Last week, I posted my thoughts on not cooking with gas. This week, I’m going discuss our experiences with 2 more gas to electric appliance conversions:
HEATING AND COOLING
Before: 1980s Vulcan gas ducted heating, 2 x Chigo reverse-cycle heating and cooling, 1 x portable fan
After: 2 x Daikin reverse-cycle units, 1 x portable oil heater, 1 x portable fan
Tradie costs: $325 (electrician) and $200-400 (installation of reverse-cycle units)
In the past, the gas ducted heating provided heat indiscriminately to all corners of the house. The temperature gauge wasn’t very sensitive so the house was either freezing or balmy. The gas ducted heating also had to be turned on and off manually, so we usually left it running all night. On hot days, we tried to use the portable fan, reserving the power-suck of an old reverse-cycle unit in the lounge on unbearably hot days.
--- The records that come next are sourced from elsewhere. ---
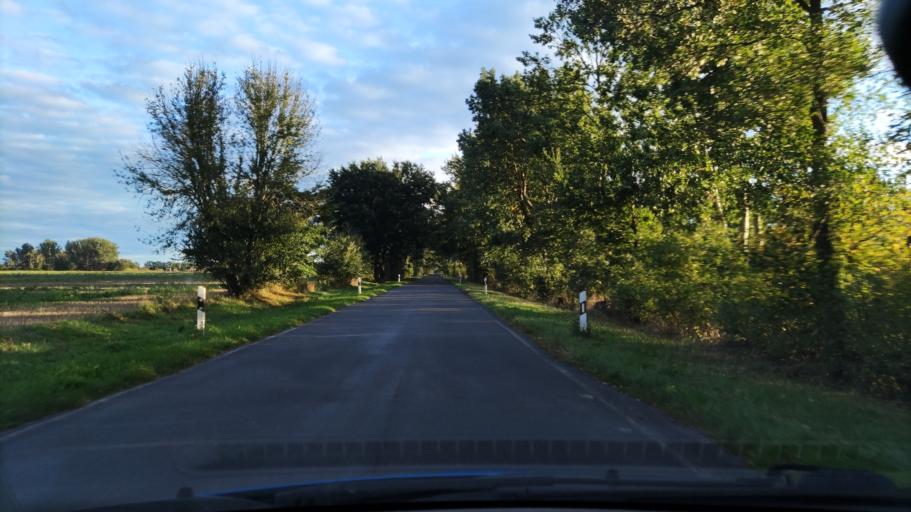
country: DE
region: Lower Saxony
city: Neu Darchau
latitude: 53.3520
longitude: 10.8631
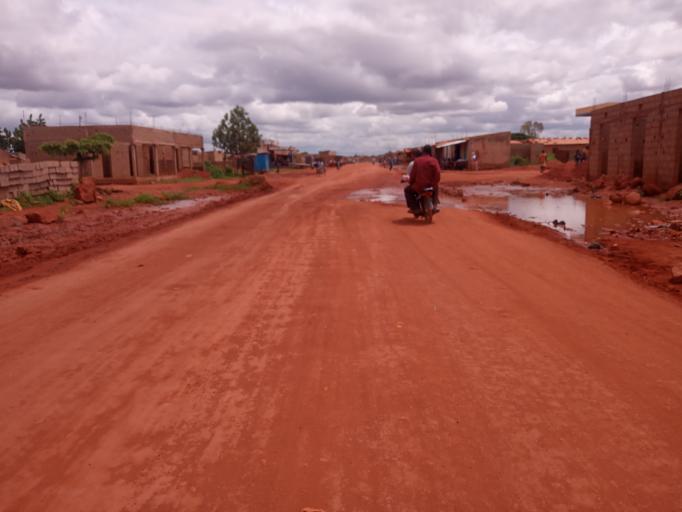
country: ML
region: Bamako
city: Bamako
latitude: 12.5341
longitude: -7.9944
April and May 2016 have been unseasonably warm, but we’ve managed to get by with a programmed 30 minute burst of heat from the bedroom’s new reverse-cycle unit first thing in the morning and manually turning on the heat in the lounge room on the occasional nippy night. The air from the reverse-cycle unit that we’ve purchased is fairly dry, but I’ve figured out a setting which allows the unit not to blow air directly into my face. Hurrah for instruction manuals.
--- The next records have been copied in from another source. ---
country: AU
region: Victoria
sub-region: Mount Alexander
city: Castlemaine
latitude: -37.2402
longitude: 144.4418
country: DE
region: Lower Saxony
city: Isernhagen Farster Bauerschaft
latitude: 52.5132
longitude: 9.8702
We only get energy-efficient heating in our bedroom and the living space, so we will probably need to use the portable oil heater in other rooms if it gets too cold, but at least we now effectively have ‘zoned’ heating.
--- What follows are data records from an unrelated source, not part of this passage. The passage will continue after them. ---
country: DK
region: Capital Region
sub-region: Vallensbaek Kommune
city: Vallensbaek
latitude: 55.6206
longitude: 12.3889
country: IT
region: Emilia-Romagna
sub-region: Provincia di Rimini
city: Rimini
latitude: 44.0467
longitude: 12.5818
In regards to cooling, it’s early days yet, but I’m hoping our newer, more energy-efficient units provide better bang per buck/kilowatt as well as better standby power consumption. I’m also hoping that our behaviour doesn’t change (i.e. going to town on the reverse-cycle cooling use).
Before: Vulcan gas water heater
After: Sanden heat-pump
Tradie costs: $325 (electricians) and $1190 (plumber)*
Like many Melbourne homes, ours came with a gas water heater. I don’t have much to say about it. It was reliable and quiet, I guess.
Most people think of putting in electric-boosted solar hot water as the only greener option, but heat-pump technology (the stuff used in fridges and air-conditioners) is much more reliable than solar hot water in cooler climes (i.e. Hobart). It’s very efficient, and frees up roof-space for more solar panels.
We’ve opted for the Sanden heat-pump because it can be programmed to not draw power at certain periods of day (i.e. the middle of the night, when the ambient temperature is coolest). It’s very quiet, much quieter than a water pump or an air conditioner. It also needs only three hours to completely heat up a 315L tank. And, this is going to sound crazy, it only needed 15 minutes run-time before we got some running hot water!**
Cheap Geek has been monitoring our our electricity consumption and the heat pump seems to only use 400-500 watts per half hour.
The main thing I have against the new heat-pump is its footprint is much bigger than the old gas water heater. You will need to set aside room for the heat-pump as well as the tank, so it’s not a viable option if outdoor space is premium. The pump also needs electricity, which may not be readily available, especially if the previous water heater ran on gas (the joys of renovation logistics).
*These costs are offset in part by the government’s small-scale technology certificate (aka rebate).
**The installers who had not seen a heat-pump before were skeptical until they stuck their hand under the tap in the laundry.